====== EXERCISE INPUTS
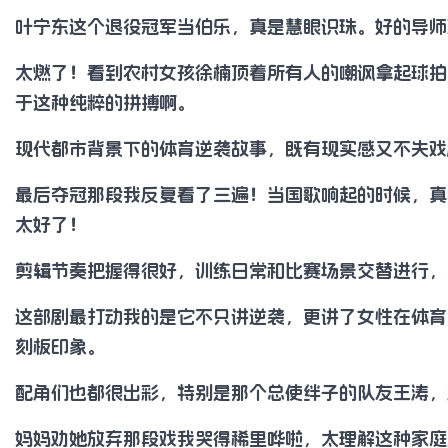
叶宁东这个退役冠军当伯乐，真是慧眼识珠。好的导师
太燃了！看到农村女孩徐楠顶着所有人的嘲讽拿起球拍
于这种纯粹的拼搏啊。
现代都市背景下的体育逆袭故事，既有现实感又不失戏
最后夺冠那段我反复看了三遍！当国歌响起的时候，真
太好了！
剪辑节奏把握得很好，训练日常和比赛场景交替进行，
这部剧最打动我的是它不只讲逆袭，更讲了女性在体育
刻板印象。
配角们也都很出彩，特别是那个总使绊子的队友王涛，
妈妈劝她放弃那段戏我哭得稀里哗啦，太理解这种家庭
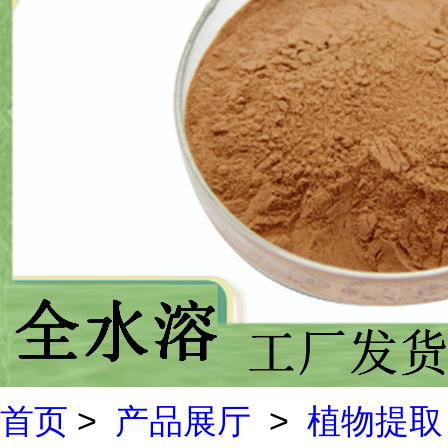
首页
>
产品展厅
>
植物提取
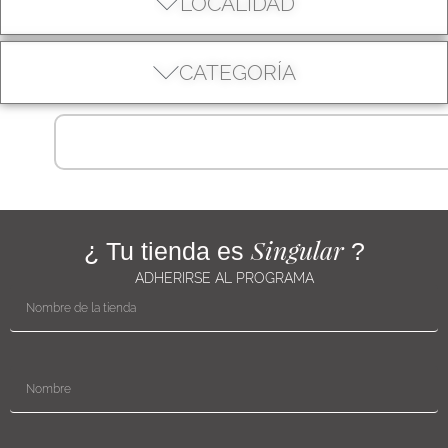
LOCALIDAD
CATEGORÍA
Singular
¿ Tu tienda es
?
ADHERIRSE AL PROGRAMA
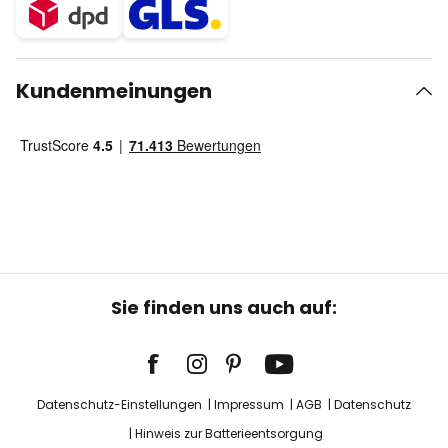
Kundenmeinungen
Sie finden uns auch auf:
Datenschutz-Einstellungen
Impressum
AGB
Datenschutz
Hinweis zur Batterieentsorgung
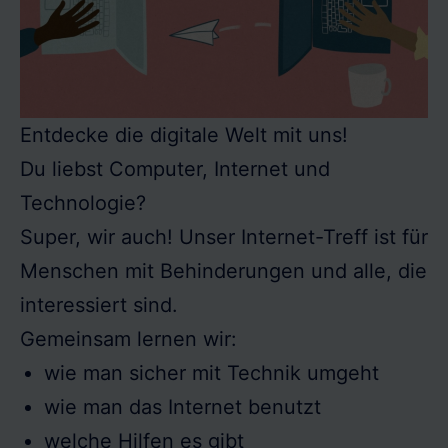
Entdecke die digitale Welt mit uns!

Du liebst Computer, Internet und 
Technologie?

Super, wir auch! Unser Internet-Treff ist für 

Menschen mit Behinderungen und alle, die 
Gemeinsam lernen wir:
wie man sicher mit Technik umgeht
wie man das Internet benutzt
welche Hilfen es gibt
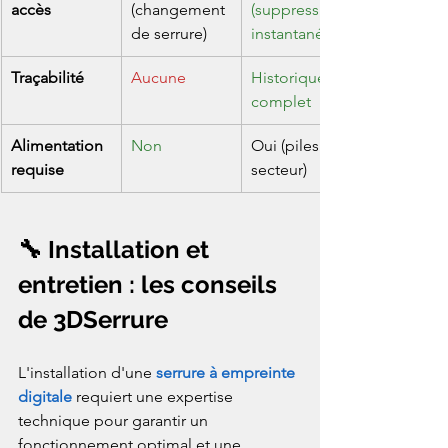
accès
(changement 
(suppression 
de serrure)
instantanée)
Traçabilité
Aucune
Historique 
complet
Alimentation 
Non
Oui (piles ou 
requise
secteur)
🔧 Installation et 
entretien : les conseils 
de 3DSerrure
L'installation d'une 
serrure à empreinte 
digitale
 requiert une expertise 
technique pour garantir un 
fonctionnement optimal et une 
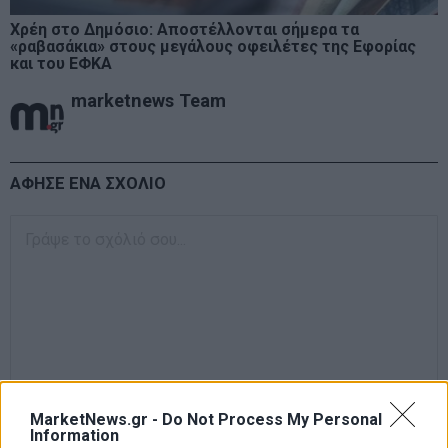
Χρέη στο Δημόσιο: Αποστέλλονται σήμερα τα
«ραβασάκια» στους μεγάλους οφειλέτες της Εφορίας
και του ΕΦΚΑ
marketnews Team
ΑΦΗΣΕ ΕΝΑ ΣΧΟΛΙΟ
MarketNews.gr -
Do Not Process My Personal
Information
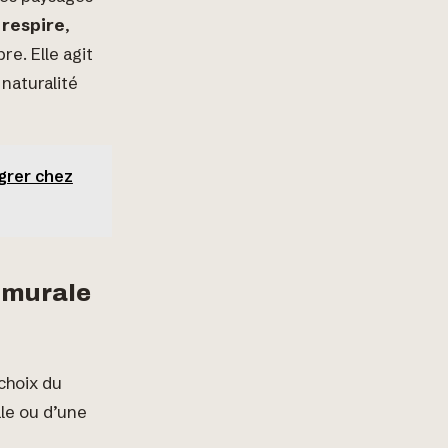
 respire
,
e. Elle agit
 naturalité
égrer chez
 murale
choix du
ale ou d’une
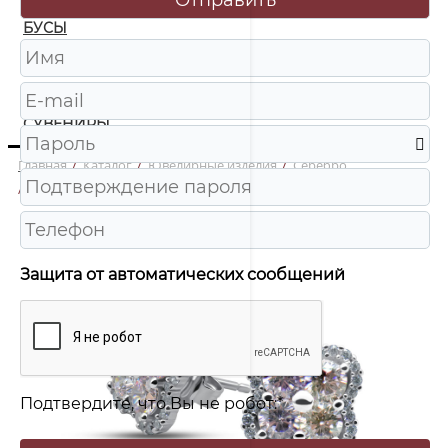
БУСЫ
ЧАСЫ
ШКАТУЛКИ
СУВЕНИРЫ
Главная
/
Каталог
/
Ювелирные изделия
/
Серебро
/
2212731938o Серьги пусеты Ag 925
Защита от автоматических сообщений
Подтвердите, что Вы не робот:
*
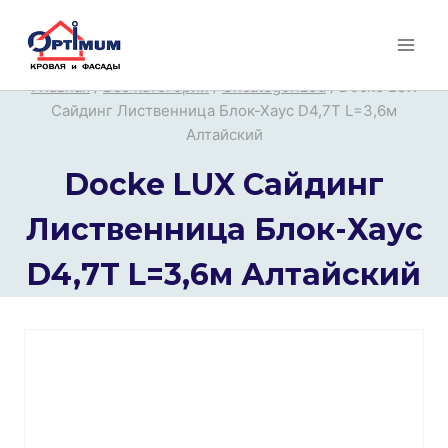
Перейти
к
содержимому
Главная
/
Все категории
/
Uncategorized
/
Docke LUX
Сайдинг Лиственница Блок-Хаус D4,7T L=3,6м
Алтайский
Docke LUX Сайдинг
Лиственница Блок-Хаус
D4,7T L=3,6м Алтайский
============
## TASK DETAILS
Return the records verbatim, minus pictures.

## WRITTEN ANSWER
叶宁东这个退役冠军当伯乐，真是慧眼识珠。好的导师
太燃了！看到农村女孩徐楠顶着所有人的嘲讽拿起球拍
于这种纯粹的拼搏啊。
现代都市背景下的体育逆袭故事，既有现实感又不失戏
最后夺冠那段我反复看了三遍！当国歌响起的时候，真
太好了！
剪辑节奏把握得很好，训练日常和比赛场景交替进行，
这部剧最打动我的是它不只讲逆袭，更讲了女性在体育
刻板印象。
配角们也都很出彩，特别是那个总使绊子的队友王涛，
妈妈劝她放弃那段戏我哭得稀里哗啦，太理解这种家庭
首页
>
产品展厅
>
植物提取
LOCALIDAD
CATEGORÍA
Singular
¿ Tu tienda es
?
ADHERIRSE AL PROGRAMA
Kundenmeinungen
Sie finden uns auch auf:
Datenschutz-Einstellungen
Impressum
AGB
Datenschutz
Hinweis zur Batterieentsorgung
Entdecke die digitale Welt mit uns!

Du liebst Computer, Internet und 
Technologie?

Super, wir auch! Unser Internet-Treff ist für 

Menschen mit Behinderungen und alle, die 
Gemeinsam lernen wir:
wie man sicher mit Technik umgeht
wie man das Internet benutzt
welche Hilfen es gibt
accès
(changement 
(suppression 
de serrure)
instantanée)
Traçabilité
Aucune
Historique 
complet
Alimentation 
Non
Oui (piles ou 
requise
secteur)
🔧 Installation et 
entretien : les conseils 
de 3DSerrure
L'installation d'une 
serrure à empreinte 
digitale
 requiert une expertise 
technique pour garantir un 
fonctionnement optimal et une 
Χρέη στο Δημόσιο: Αποστέλλονται σήμερα τα
«ραβασάκια» στους μεγάλους οφειλέτες της Εφορίας
και του ΕΦΚΑ
marketnews Team
ΑΦΗΣΕ ΕΝΑ ΣΧΟΛΙΟ
MarketNews.gr -
Do Not Process My Personal
Information
 respire
,
e. Elle agit
 naturalité
égrer chez
 murale
choix du
ale ou d’une
БУСЫ
ЧАСЫ
ШКАТУЛКИ
СУВЕНИРЫ
Главная
/
Каталог
/
Ювелирные изделия
/
Серебро
/
2212731938o Серьги пусеты Ag 925
Защита от автоматических сообщений
Подтвердите, что Вы не робот:
*
Перейти
к
содержимому
Главная
/
Все категории
/
Uncategorized
/
Docke LUX
Сайдинг Лиственница Блок-Хаус D4,7T L=3,6м
Алтайский
Docke LUX Сайдинг
Лиственница Блок-Хаус
D4,7T L=3,6м Алтайский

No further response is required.